My selection of today as our "first day living on the ridge in Talkeetna" is somewhat arbitrary (and it's not technically a ridge but more on that below). Paul has been here in Talkeetna more than in Anchorage for the last 8 months. I've been mostly in Anchorage and most of our stuff still resides in that house, But all that will change soon. Earlier this week we signed a contract to sell the Anchorage house, and the move north is finally feeling real.
So why did I pick May 1st? For one, I am in Talkeetna today and woke up here this morning. And May Day is a celebration of spring, new life. This will be a new phase of our life. And lastly, this evening is the start of Talkeetna's annual Birdathon event. We've got 24 hours starting at 6 pm to identify as many species of birds as we can.
For months I've looked forward to this weekend with the hopes that we'd spend the evening on the deck, observing birds in our new neighborhood and relaxing with friends. On Saturday we'd ramble through the woods and along creek and lake shores, using the birding as an excuse to be outside much of the weekend. The weekend would be a balance of house work and recreation, with the scales tipping towards play and relaxation. The months of house remodel, shop building, and house selling -- mostly working indoors -- would be behind us.
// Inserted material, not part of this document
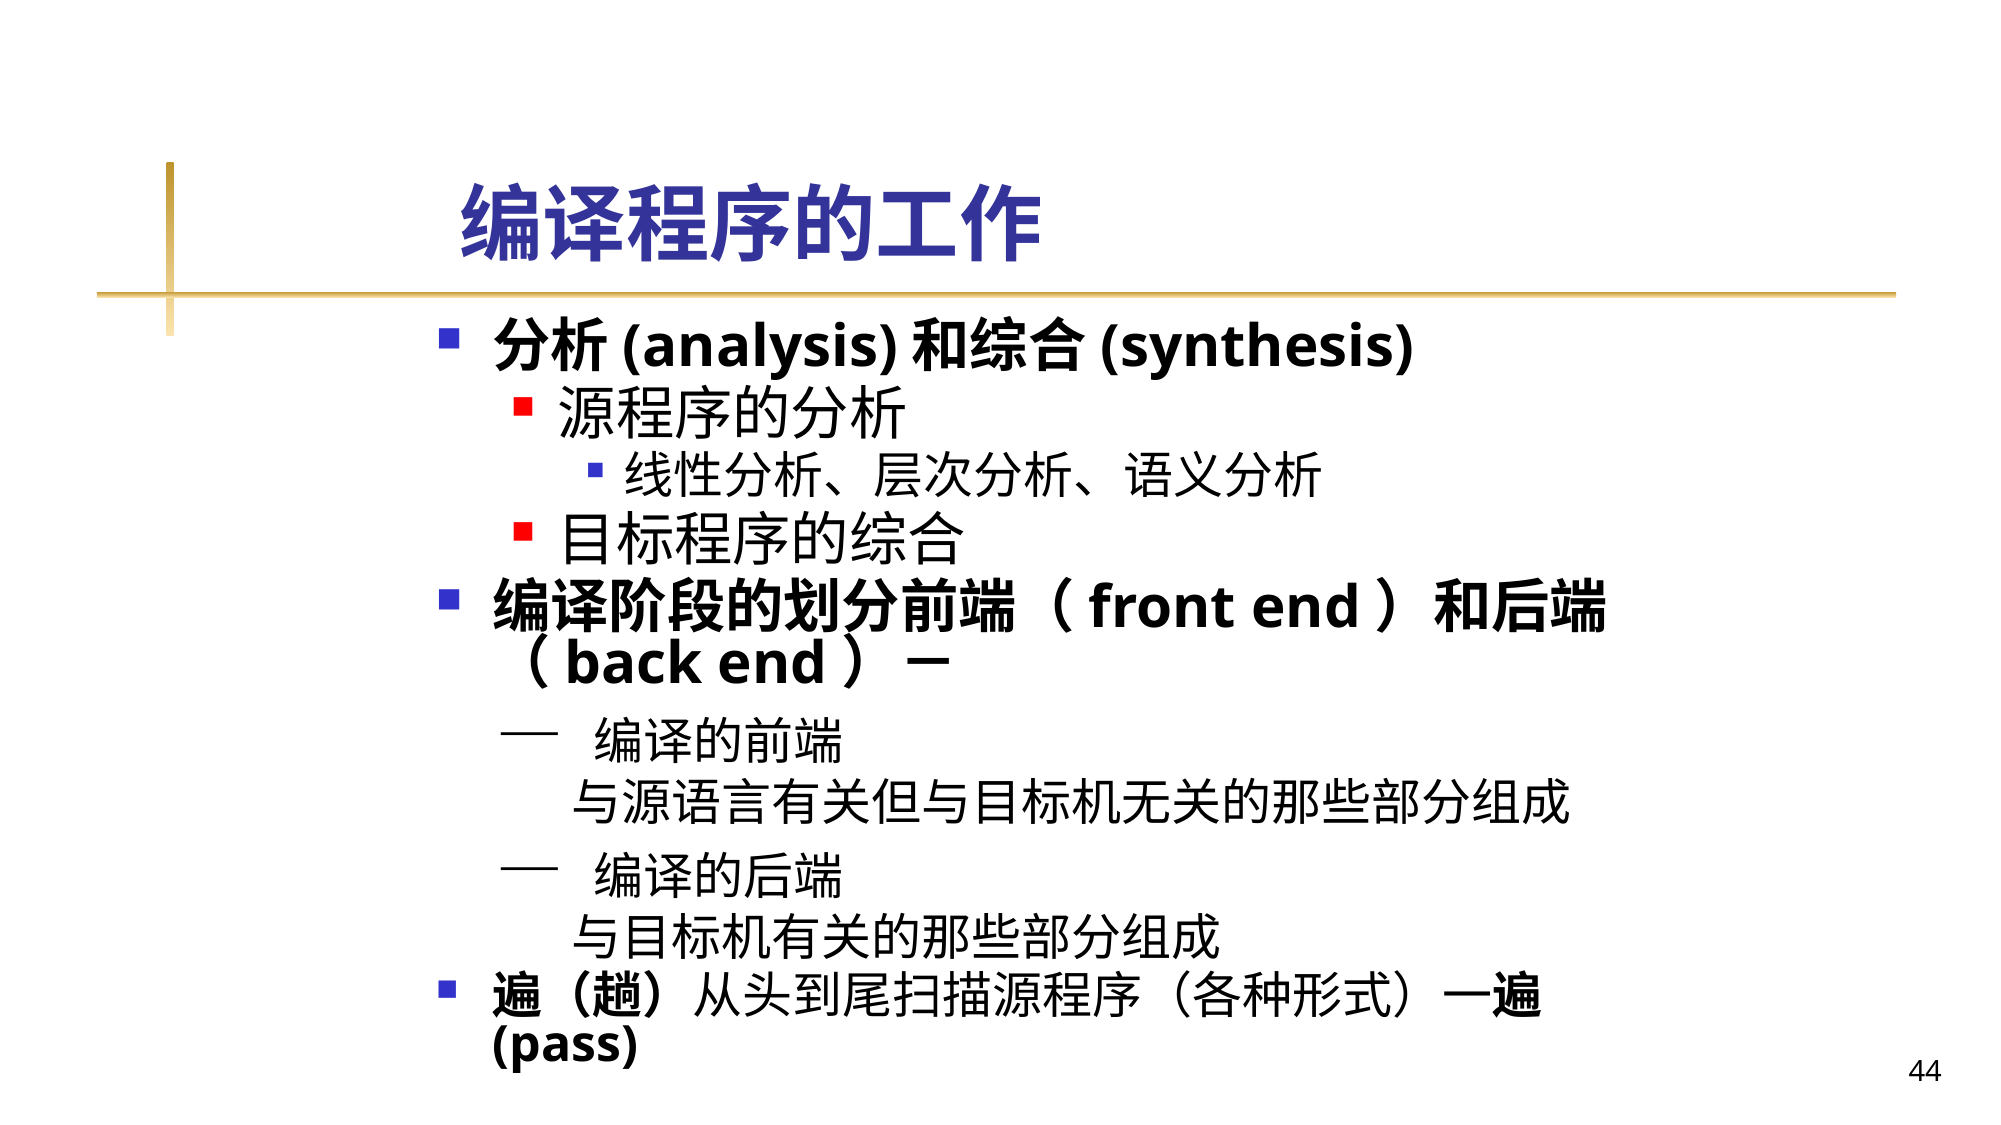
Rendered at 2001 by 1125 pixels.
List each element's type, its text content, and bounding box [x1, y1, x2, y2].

list 分析(analysis)和综合(synthesis) 源程序的分析 线性分析、层次分析、语义分析 目标程序的综合 编译阶段的划分前端（front end）和后端（back end）－ — 编译的前端 与源语言有关但与目标机无关的那些部分组成 — 编译的后端 与目标机有关的那些部分组成 遍（趟）从头到尾扫描源程序（各种形式）一遍(pass) [421, 314, 1697, 1106]
title 编译程序的工作 [444, 184, 1694, 279]
slide_number 44 [1540, 1023, 1958, 1100]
And it almost is. A few details remain on this house, but we could move our stuff in tomorrow. The Anchorage house is tidier and cleaner than ever and we found buyers who love it.
So that's why I'm calling May Day our first day of life on the ridge.
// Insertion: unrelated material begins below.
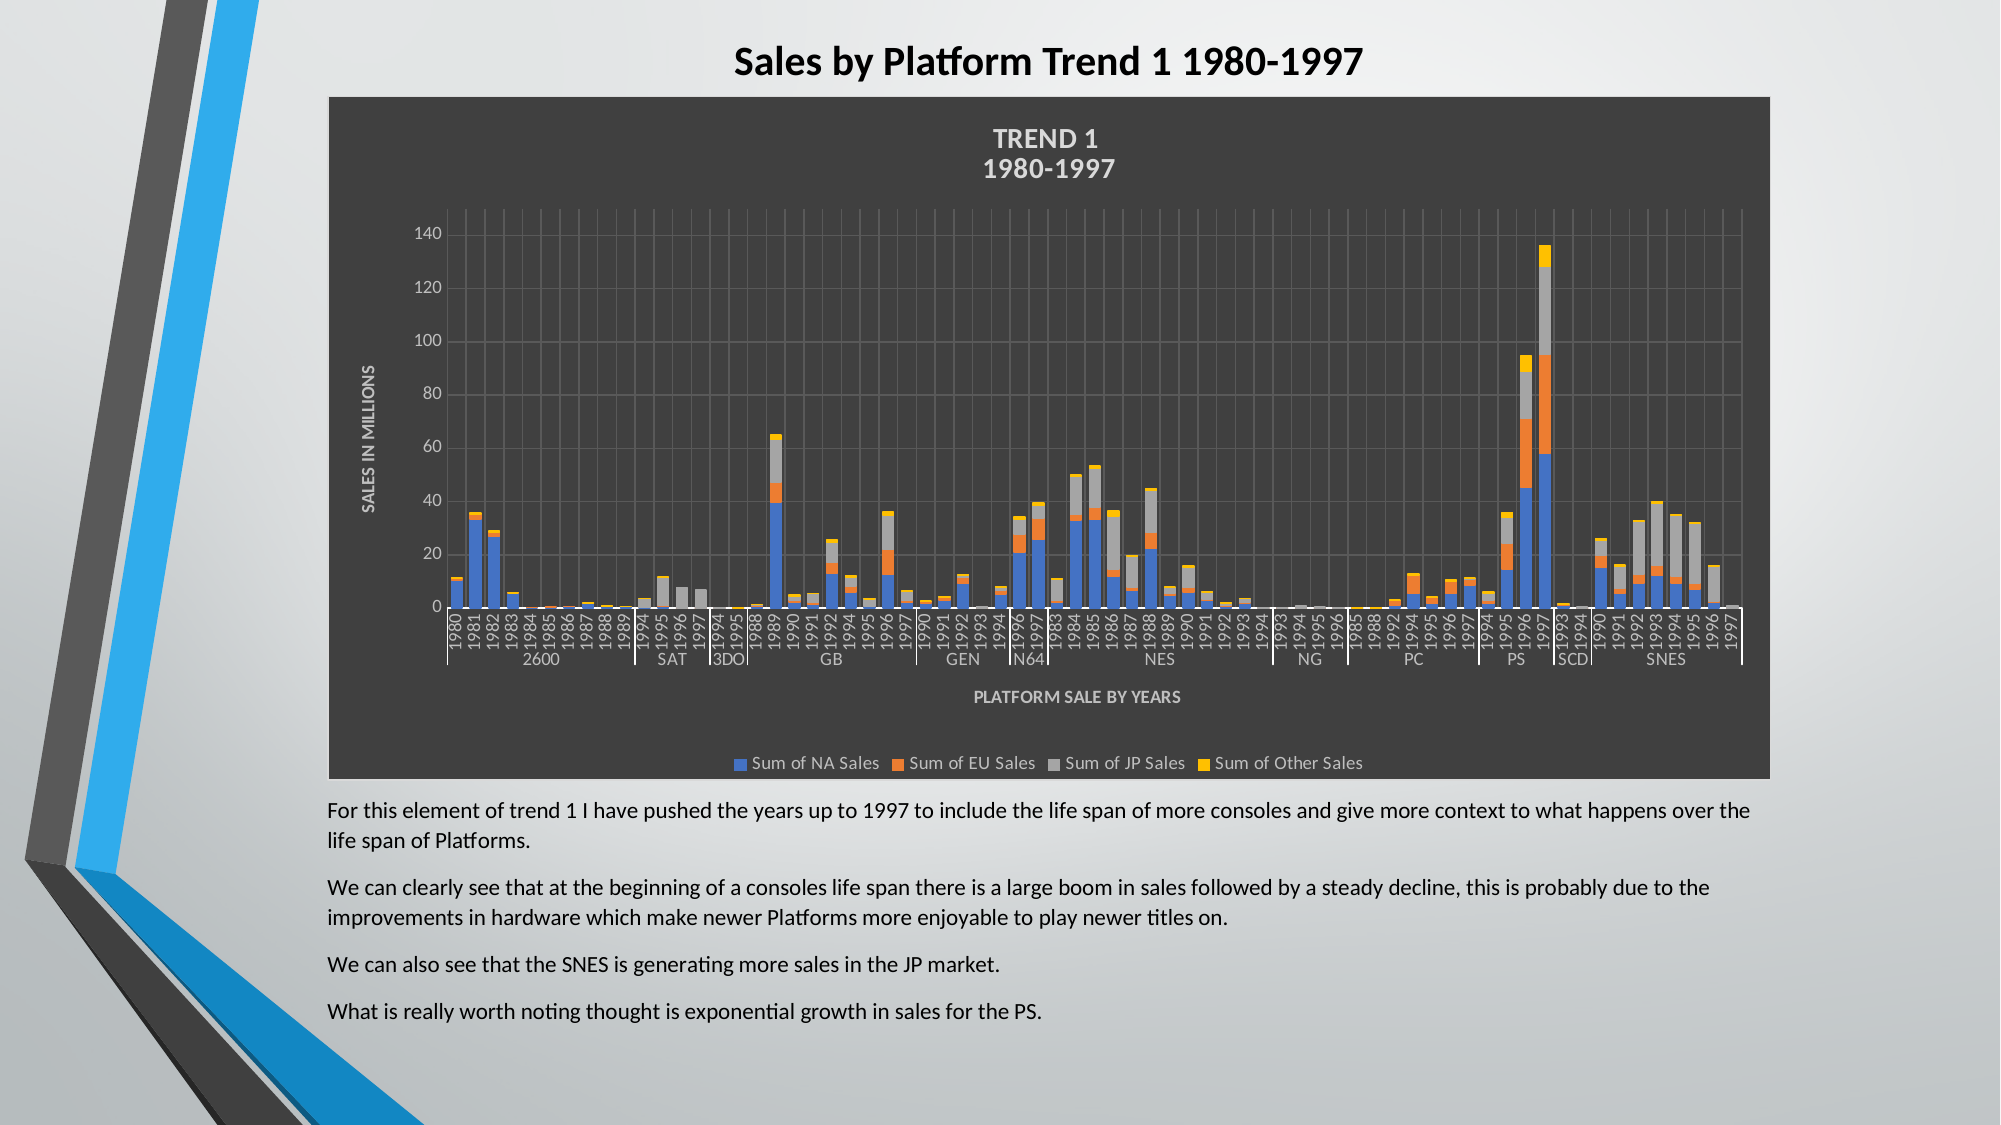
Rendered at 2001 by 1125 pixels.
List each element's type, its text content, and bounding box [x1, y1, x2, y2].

title Sales by Platform Trend 1 1980-1997 [227, 33, 1872, 81]
chart [327, 95, 1772, 782]
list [326, 796, 1785, 1045]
But it's not really a ridge. Though we've called it the Little Ridge House since we bought it four years ago, and our friend and neighbor Chip calls this place Redtail Ridge for the hawks that he's observed. Really it's the bluff on the edge of what used to be the broad floodplain of the Susitna River. The Alaska Railroad acts as a dike between us and the river, so we're unlikely to ever see the river at the bottom of the slope. Instead there's a small spring fed creek that meanders between some trees in a wetland field. Beyond the track we see the birch-spruce forest, catch a glimpse of the river, and admire the foothills of the Alaska Range beyond.
It's not really a ridge, it's not really the first day, but it is the start of something new worth celebrating.
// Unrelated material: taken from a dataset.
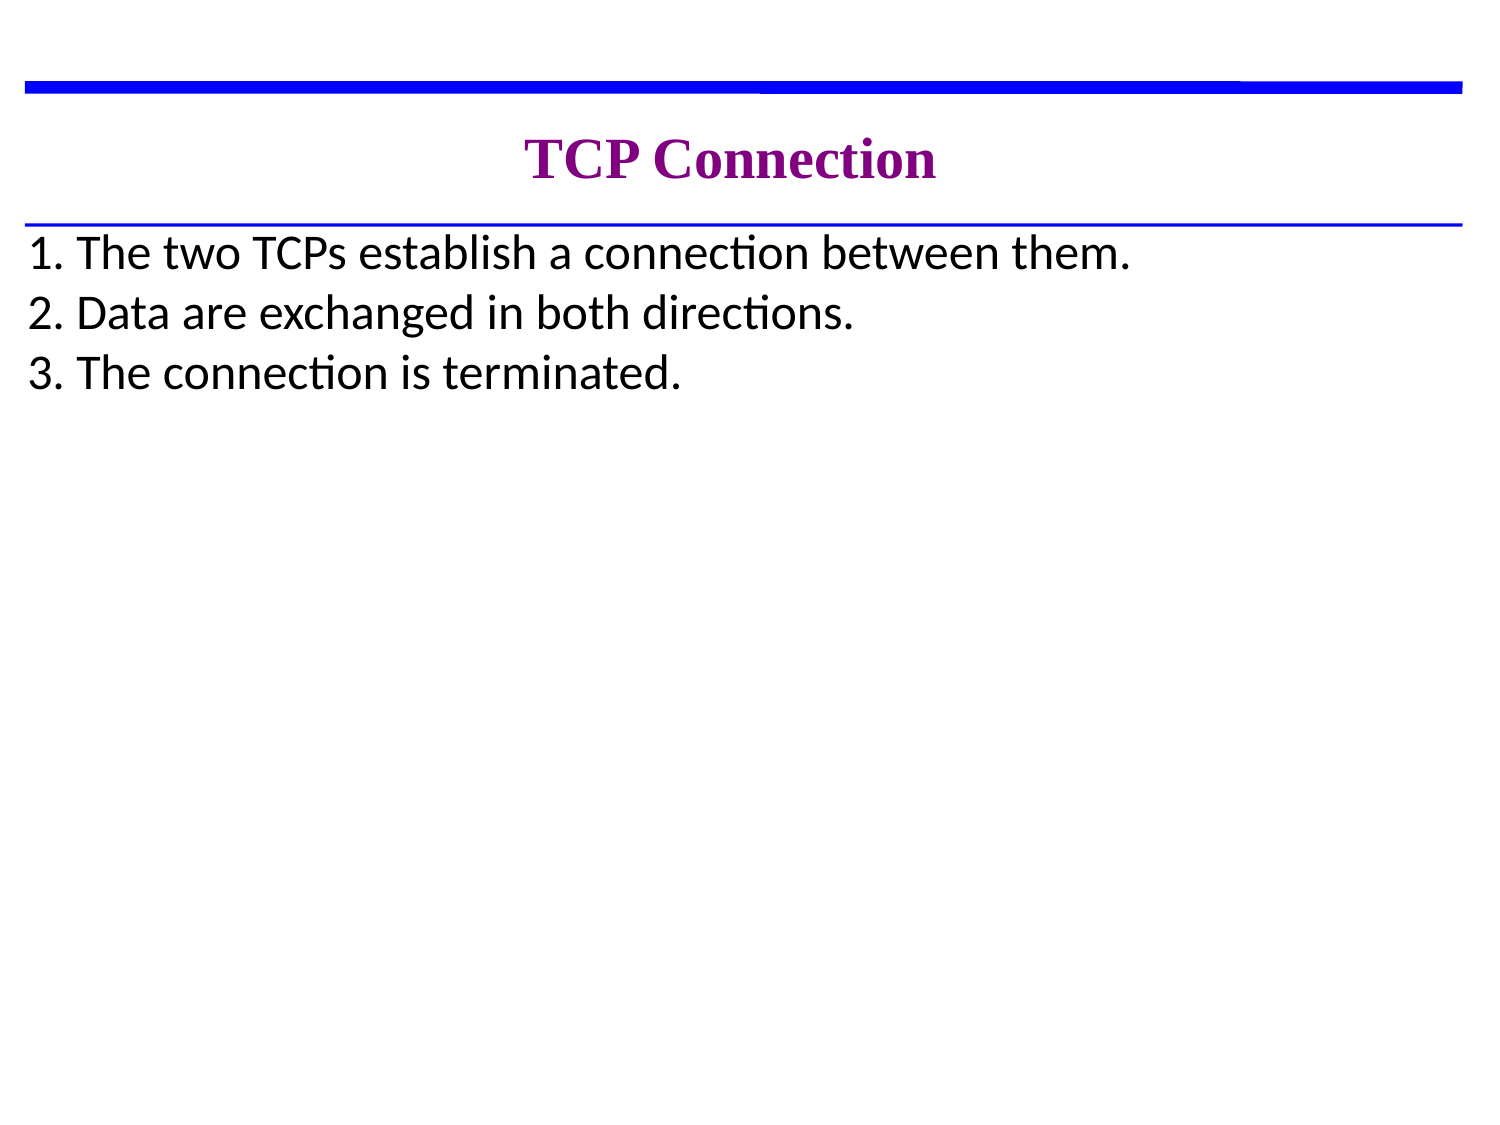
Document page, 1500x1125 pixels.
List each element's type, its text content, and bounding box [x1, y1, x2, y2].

text_box 1. The two TCPs establish a connection between them. 2. Data are exchanged in both directions. 3. The connection is terminated. [12, 212, 1463, 408]
text_box TCP Connection [124, 112, 1338, 200]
post script May 4: The weekend was exactly what I had hoped for. Fabulous weather (see the photo above), a personal best of number of species seen, and tons of time outside hiking and hanging on the deck. We even bushwhacked across the partially frozen swamp below our place, over the train tracks, along a couple of sloughs, over to the Susitna River (see the photo above again). Then we were happily reminded that we'd been told about a trail to that same spot, which we took for a much easier (though longer) return to the house. Along the way we added to our birding life list (ruffed grouse!) and saw the boreal chickadee that broke our previous Birdathon record.